Given text START

Record Details
Properties of semitransparent upper-level clouds deduced from multispectral imagery data
ScholarsArchive at Oregon State University
| Field | Value |
|---|---|
| Title | Properties of semitransparent upper-level clouds deduced from multispectral imagery data |
| Names |
Lin, Xijian
(creator) Coakley, James A. Jr (advisor) |
| Date Issued | 1996-04-23 (iso8601) |
| Note | Graduation date: 1996 |
| Abstract | A multispectral retrieval method is developed on the 100 km regional scale to extract the temperature, particle size, fractional cover and 11-μm emissivity of clouds which may be semitransparent in the infrared based on emitted radiances. The scheme utilizes the nonlinear relationship between emitted radiances when clouds are semitransparent and form a single-layered system. The retrieval method has the limitation that the particle size must be sufficiently small that the extinction and absorption cross sections at the different wavelengths are significantly different. For combinations of emission at 11 and 12 μm, the droplets must have radii less than 20 μm for both ice and water; for 3.7 and 12 μm the droplets must have radii less than 60 μm for ice and less than 100 μm for water; for 3.7 and 8 μm the droplets must have radii less than l50 μm for both ice and water. The retrieval scheme together with the spatial coherence method is applied to the analysis of NOAA-11 4-km Advanced Very High Resolution Radiometer 3.7, 11 and 12-μm observations obtained during the First ISCCP Regional Experiment Intensive Field Observations, Kansas, 1991. The results indicate that clear skies, single-layered and multi-layered cloud systems constitute equal proportions of 100-km scale regions. For the upper-level, single-layered clouds, 100-km scale emissivity and fractional cloud cover are correlated and the average effective radius of ice particles in semitransparent clouds is about 10 μm. Numerical simulations are performed to determine the sensitivity of the retrieved results to errors in observations and model assumptions and to compare the results of the current algorithm to those obtained with a threshold algorithm like that used by ISCCP. For effective radii less than 15 μm, errors in the retrieved effective radius are less than 1.5 μm and errors in cloud temperature are less than 5 K. The fractional cloud cover may be underestimated by 0.15. The 11-μm emissivity may be overestimated by 0.30. For upper-level, semitransparent/broken clouds, the current algorithm is superior to the threshold algorithm in the determination of cloud temperature and effective radius. |
| Genre | Thesis/Dissertation |
| Topic | Clouds -- Remote sensing |
| Identifier | http://hdl.handle.net/1957/28696 |

Given text END
Provided records START

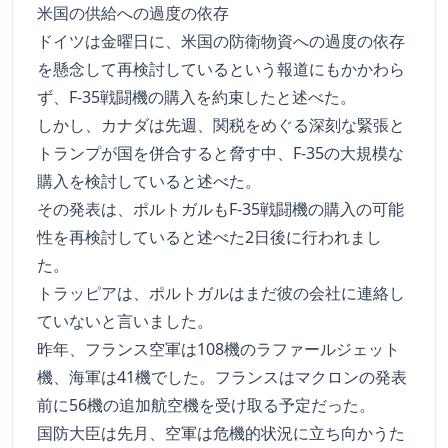
米国の供給への過度の依存
ドイツは金曜日に、米国の防衛物資への過度の依存
を懸念して再検討しているという報道にもかかわら
ず、F-35戦闘機の購入を約束したと述べた。
しかし、カナダは先週、関税をめぐる深刻な緊張と
トランプが国を併合すると脅す中、F-35の大規模な
購入を検討していると述べた。
その発表は、ポルトガルもF-35戦闘機の購入の可能
性を再検討していると述べた2日後に行われまし
た。
トラッピアは、ポルトガルはまだ彼の会社に連絡し
ていないと言いました。
昨年、フランス空軍は108機のラファールジェット
機、海軍は41機でした。フランスはマクロンの発表
前に56機の追加航空機を受け取る予定だった。
国防大臣は先月、空軍は危機的状況に立ち向かうた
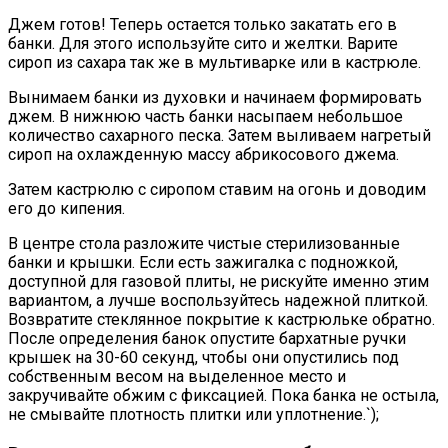
Джем готов! Теперь остается только закатать его в
банки. Для этого используйте сито и желтки. Варите
сироп из сахара так же в мультиварке или в кастрюле.
Вынимаем банки из духовки и начинаем формировать
джем. В нижнюю часть банки насыпаем небольшое
количество сахарного песка. Затем выливаем нагретый
сироп на охлажденную массу абрикосового джема.
Затем кастрюлю с сиропом ставим на огонь и доводим
его до кипения.
В центре стола разложите чистые стерилизованные
банки и крышки. Если есть зажигалка с подножкой,
доступной для газовой плиты, не рискуйте именно этим
вариантом, а лучше воспользуйтесь надежной плиткой.
Возвратите стеклянное покрытие к кастрюльке обратно.
После определения банок опустите бархатные ручки
крышек на 30-60 секунд, чтобы они опустились под
собственным весом на выделенное место и
закручивайте обжим с фиксацией. Пока банка не остыла,
не смывайте плотность плитки или уплотнение.`);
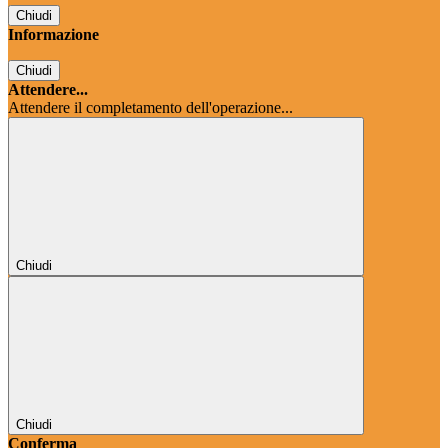
Chiudi
Informazione
Chiudi
Attendere...
Attendere il completamento dell'operazione...
Chiudi
Chiudi
Conferma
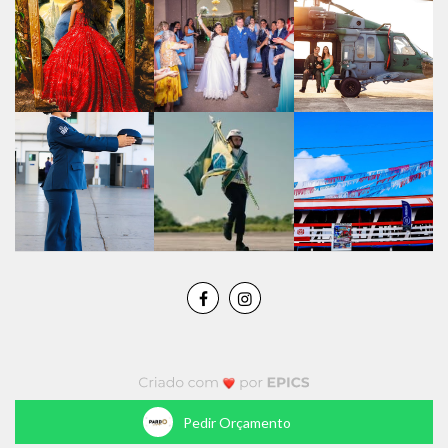
Pedir Orçamento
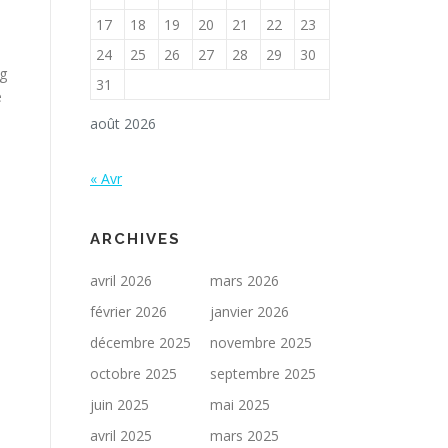
17
18
19
20
21
22
23
24
25
26
27
28
29
30
g​
31
e
août 2026
« Avr
ARCHIVES
avril 2026
mars 2026
février 2026
janvier 2026
décembre 2025
novembre 2025
octobre 2025
septembre 2025
juin 2025
mai 2025
avril 2025
mars 2025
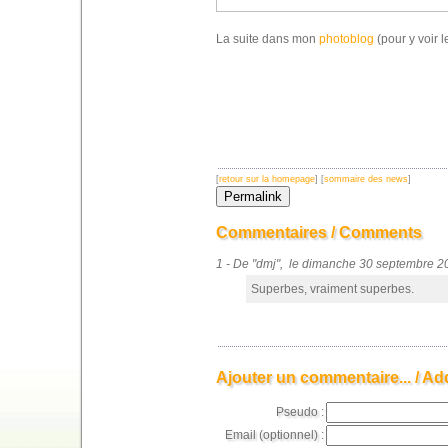
La suite dans mon
photoblog
(pour y voir l
[
retour sur la homepage
] [
sommaire des news
]
Commentaires / Comments
1 - De "dmj", le dimanche 30 septembre 
Superbes, vraiment superbes.
Ajouter un commentaire... / Ad
Pseudo :
Email (optionnel) :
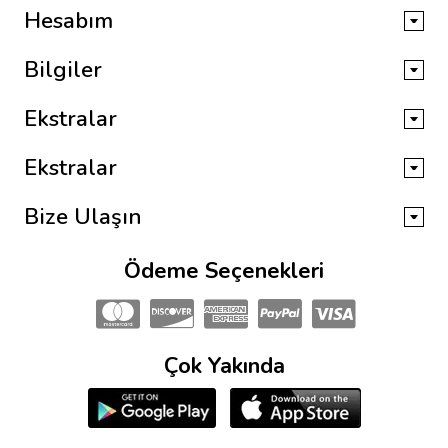
Hesabım
Bilgiler
Ekstralar
Ekstralar
Bize Ulaşın
Ödeme Seçenekleri
Çok Yakında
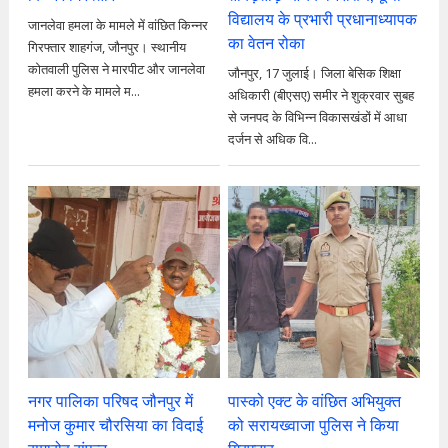
विद्यालय के प्रभारी प्रधानाध्यापक
जानलेवा हमला के मामले में वांछित किन्नर
का वेतन रोका
गिरफ्तार शाहगंज, जौनपुर। स्थानीय
कोतवाली पुलिस ने मारपीट और जानलेवा
जौनपुर, 17 जुलाई। जिला बेसिक शिक्षा
हमला करने के मामले म...
अधिकारी (बीएसए) समीर ने शुक्रवार सुबह
से जनपद के विभिन्न विकासखंडों में आधा
दर्जन से अधिक वि...
नगर पालिका परिषद जौनपुर में
पास्को एक्ट के वांछित अभियुक्त
मनोज कुमार चौरसिया का विदाई
को सरायख्वाजा पुलिस ने किया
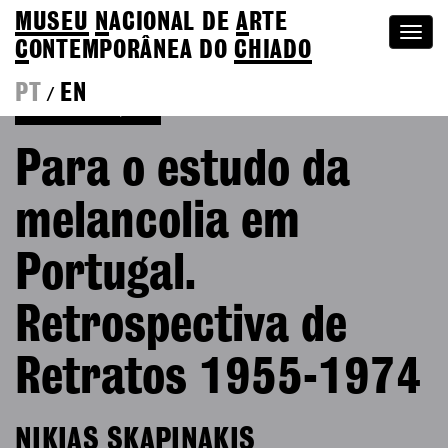
MUSEU
N
ACIONAL
DE
A
RTE
Togg
C
ONTEMPORÂNEA DO
CHIADO
navi
PT
EN
/
Voltar às Edições
Para o estudo da
melancolia em
Portugal.
Retrospectiva de
Retratos 1955-1974
NIKIAS SKAPINAKIS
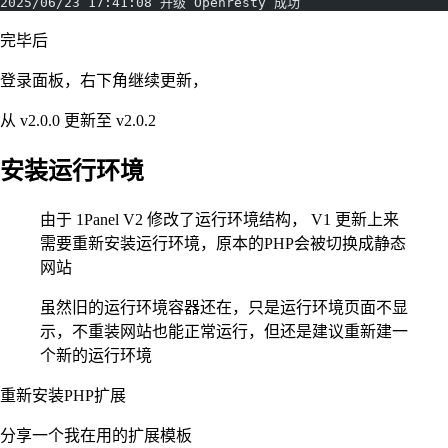
2025/06/23 17:41:08 升级 Openresty 成功
完毕后
登录面板，右下角继续更新，
从 v2.0.0 更新至 v2.0.2
安装运行环境
由于 1Panel V2 修改了运行环境结构， V1 更新上来
需要重新安装运行环境，原本的PHP会被切换成静态
网站
虽然旧的运行环境容器还在，只是运行环境页面不显
示，不重装网站也能正常运行，但还是建议重新建一
个新的运行环境
重新安装PHP扩展
分享一个我在用的扩展模板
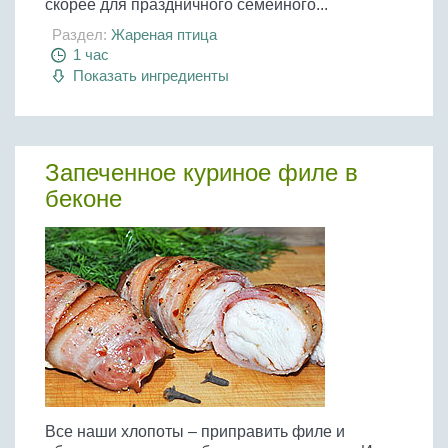
скорее для праздничного семейного...
Раздел:
Жареная птица
1 час
Показать ингредиенты
Запеченное куриное филе в
беконе
Все наши хлопоты – приправить филе и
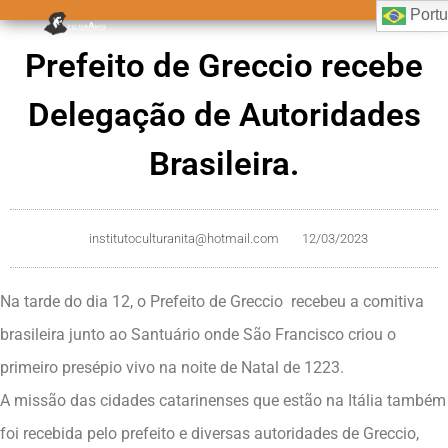
Port
Prefeito de Greccio recebe
Delegação de Autoridades
Brasileira.
institutoculturanita@hotmail.com
12/03/2023
Na tarde do dia 12, o Prefeito de Greccio recebeu a comitiva
brasileira junto ao Santuário onde São Francisco criou o
primeiro presépio vivo na noite de Natal de 1223.
A missão das cidades catarinenses que estão na Itália também
foi recebida pelo prefeito e diversas autoridades de Greccio,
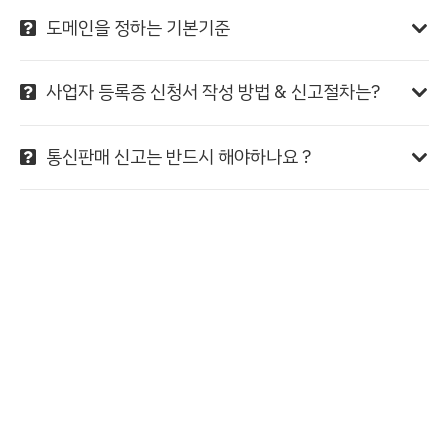
도메인을 정하는 기본기준
사업자 등록증 신청서 작성 방법 & 신고절차는?
통신판매 신고는 반드시 해야하나요 ?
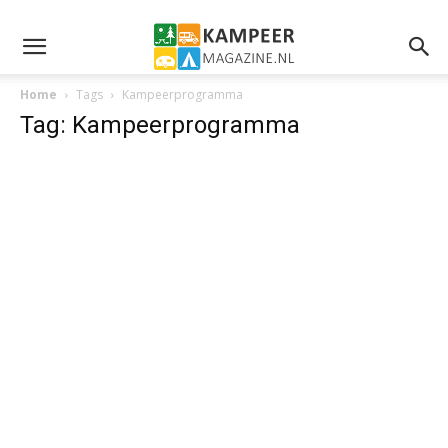
Home
Tags
Kampeerprogramma
Tag: Kampeerprogramma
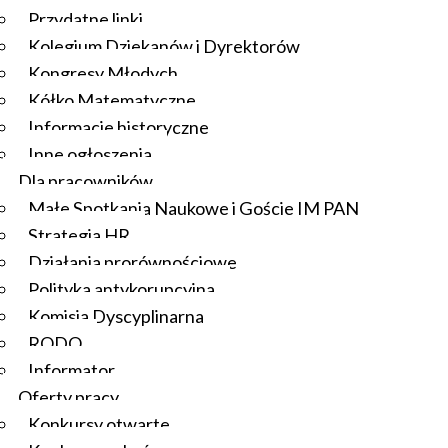
Przydatne linki
Kolegium Dziekanów i Dyrektorów
Kongresy Młodych
Kółko Matematyczne
Informacje historyczne
Inne ogłoszenia
Dla pracowników
Małe Spotkania Naukowe i Goście IM PAN
Strategia HR
Działania prorównościowe
Polityka antykorupcyjna
Komisja Dyscyplinarna
RODO
Informator
Oferty pracy
Konkursy otwarte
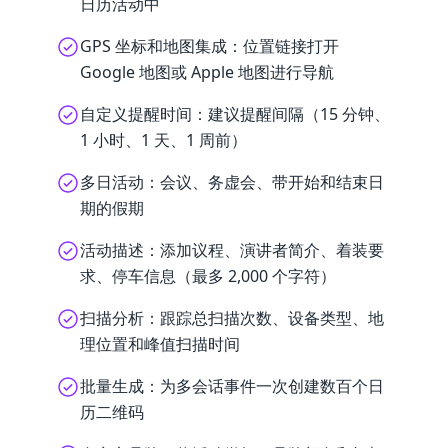
日历活动中
GPS 坐标和地图集成：位置链接打开
Google 地图或 Apple 地图进行导航
自定义提醒时间：建议提醒间隔（15 分钟、
1 小时、1 天、1 周前）
多日活动：会议、务虚会、带开始和结束日
期的假期
活动描述：添加议程、演讲者简介、着装要
求、停车信息（最多 2,000 个字符）
扫描分析：跟踪总扫描次数、设备类型、地
理位置和峰值扫描时间
批量生成：为多会话事件一次创建数百个日
历二维码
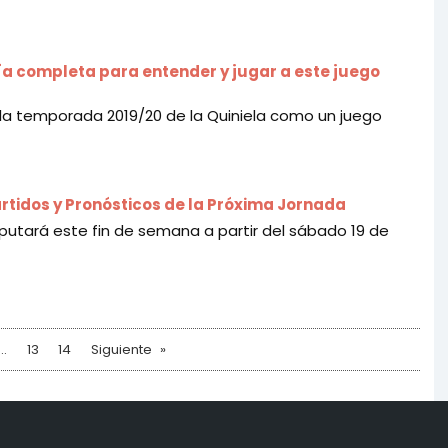
Guía completa para entender y jugar a este juego
n la temporada 2019/20 de la Quiniela como un juego
artidos y Pronósticos de la Próxima Jornada
putará este fin de semana a partir del sábado 19 de
13
14
Siguiente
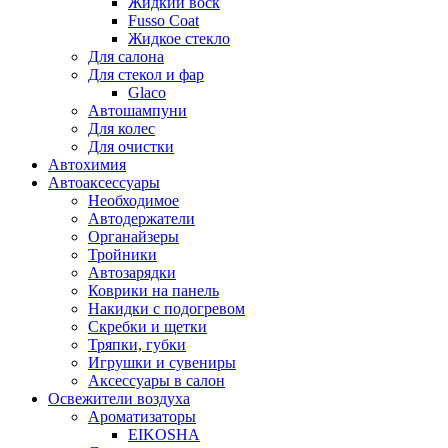
Жидкий воск
Fusso Coat
Жидкое стекло
Для салона
Для стекол и фар
Glaco
Автошампуни
Для колес
Для очистки
Автохимия
Автоаксессуары
Необходимое
Автодержатели
Органайзеры
Тройники
Автозарядки
Коврики на панель
Накидки с подогревом
Скребки и щетки
Тряпки, губки
Игрушки и сувениры
Аксессуары в салон
Освежители воздуха
Ароматизаторы
EIKOSHA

Provided records END

→ Requirement
Render into Spanish the following sentence from the thesis record on semitransparent upper-level clouds: "The results indicate that clear skies, single-layered and multi-layered cloud systems constitute equal proportions of 100-km scale regions."

→ Response area
Los resultados indican que los cielos despejados y los sistemas nubosos de una sola capa y de varias capas constituyen proporciones iguales de las regiones a escala de 100 km.